In case you've never heard of John Robbins, I'll take this opportunity to point out that Baskin + Robbins = Baskin Robbins. St...

The Food Revolution by John Robbins


In case you've never heard of John Robbins, I'll take this opportunity to point out that Baskin + Robbins = Baskin Robbins.

Strange author for a book largely advocating a vegan diet, but perhaps all the more compelling. And this book certainly was compelling, if a little condescending.

The book is all about food, and specifically warns of the dangers associated with animal products. It's broken down into four sections. 

The first talks about health. I found this to be the most compelling section of the book, and it has helped me think of my body as a dynamic system critically linked to the food I eat. I am what I eat.

The second section touches on factory farming. It's relatively graphic, and I had a hard time reading this section. I've also had a harder time eating animal products since reading this section, which I suppose is the point.

The third section explains why eating animal products is detrimental to the environment. I found this to be the least compelling section of the book, particularly following the first two sections. However, we already eat relatively few animal products, and do a lot to minimize our environmental impact (like biking instead of driving!). If you're new to the idea of vegetarianism, this would be a great place to start.

The fourth section discusses genetically modified foods, particularly relevant given the push to label GMOs in California. I feel much more informed and passionate about the issue after reading this chapter, although I'm not sure what action I'm prepared to take.

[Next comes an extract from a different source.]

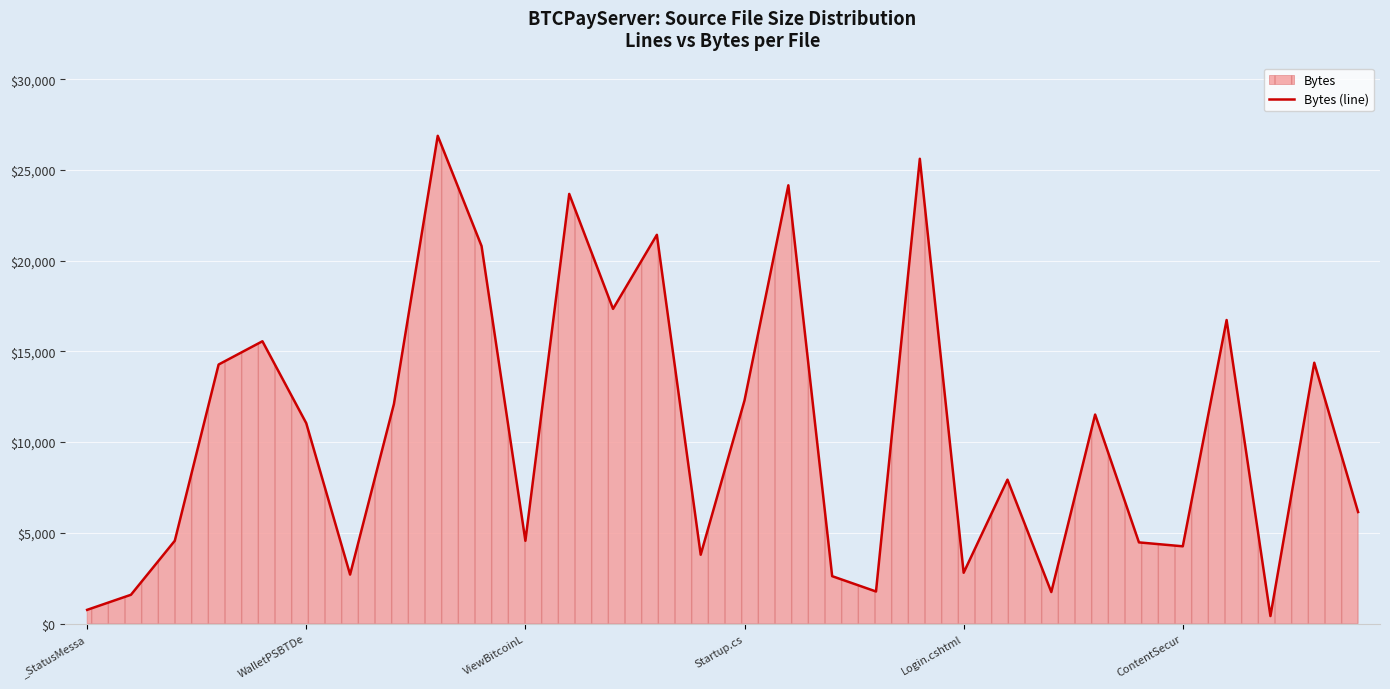

Is it true that the value at 19 is 5833?

False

When I finished the book, I was convinced I'd be vegan within the month. After taking a step back, reading some counter arguments, and developing my own opinions, it's unlikely. However, the book certainly increased my appreciation for our local farmers market, and made the price increase for cage free eggs and organic milk seem negligible.

My advice? If you're looking for an excuse to change your diet majorly, or in the process of learning about your food and factory farming, read this book. If you're just looking to get behind Meatless Monday, I'm guessing Michael Pollan would be a friendlier starting place. 

The Food Revolution asks very forcefully for some very major dietary changes. It takes a strong will and lots of research to preserve your sense of dietary identity. And in the end, you have to be comfortable with what you're eating, not John Robbins.

Coincidentally, John Robbins spoke at an event just outside Cafe Gratitude the day we were in Monterey. Had I known beforehand, I may have planned our day a little differently!